=== Section Start ===
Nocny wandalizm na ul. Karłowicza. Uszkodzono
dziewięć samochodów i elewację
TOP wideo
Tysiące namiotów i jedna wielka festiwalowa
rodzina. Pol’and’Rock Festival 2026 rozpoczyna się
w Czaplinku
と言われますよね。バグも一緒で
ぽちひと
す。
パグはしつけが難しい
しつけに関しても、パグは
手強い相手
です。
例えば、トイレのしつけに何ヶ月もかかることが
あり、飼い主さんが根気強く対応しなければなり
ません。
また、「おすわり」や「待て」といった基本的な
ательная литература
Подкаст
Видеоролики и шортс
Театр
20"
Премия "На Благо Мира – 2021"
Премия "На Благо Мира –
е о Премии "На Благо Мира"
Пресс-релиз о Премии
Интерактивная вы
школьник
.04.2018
=== Section End ===
=== Section Start ===
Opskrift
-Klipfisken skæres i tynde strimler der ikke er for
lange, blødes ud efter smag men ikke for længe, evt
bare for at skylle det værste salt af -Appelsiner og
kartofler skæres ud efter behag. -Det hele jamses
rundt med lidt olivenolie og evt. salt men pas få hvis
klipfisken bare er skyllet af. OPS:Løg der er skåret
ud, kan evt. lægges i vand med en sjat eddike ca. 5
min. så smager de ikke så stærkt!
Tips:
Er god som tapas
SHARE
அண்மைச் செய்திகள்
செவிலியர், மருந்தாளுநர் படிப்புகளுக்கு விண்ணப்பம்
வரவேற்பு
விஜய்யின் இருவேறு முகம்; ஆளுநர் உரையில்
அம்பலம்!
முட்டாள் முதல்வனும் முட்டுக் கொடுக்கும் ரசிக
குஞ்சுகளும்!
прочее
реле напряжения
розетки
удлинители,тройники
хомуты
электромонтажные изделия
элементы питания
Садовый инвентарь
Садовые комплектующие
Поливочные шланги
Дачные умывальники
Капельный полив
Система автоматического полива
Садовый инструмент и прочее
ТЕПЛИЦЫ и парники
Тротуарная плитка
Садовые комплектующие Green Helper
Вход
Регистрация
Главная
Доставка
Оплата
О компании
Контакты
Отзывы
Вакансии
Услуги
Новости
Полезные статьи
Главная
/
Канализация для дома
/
=== Section End ===
**Required action:** Reproduce the text of the items word for word, from the line with "Nocny wandalizm na ul. Karłowicza. Uszkodzono" to the line with "また、「おすわり」や「待て」といった基本的な", including both of those lines.

**Task answer:**
Nocny wandalizm na ul. Karłowicza. Uszkodzono
dziewięć samochodów i elewację
TOP wideo
Tysiące namiotów i jedna wielka festiwalowa
rodzina. Pol’and’Rock Festival 2026 rozpoczyna się
w Czaplinku
と言われますよね。バグも一緒で
ぽちひと
す。
パグはしつけが難しい
しつけに関しても、パグは
手強い相手
です。
例えば、トイレのしつけに何ヶ月もかかることが
あり、飼い主さんが根気強く対応しなければなり
ません。
また、「おすわり」や「待て」といった基本的な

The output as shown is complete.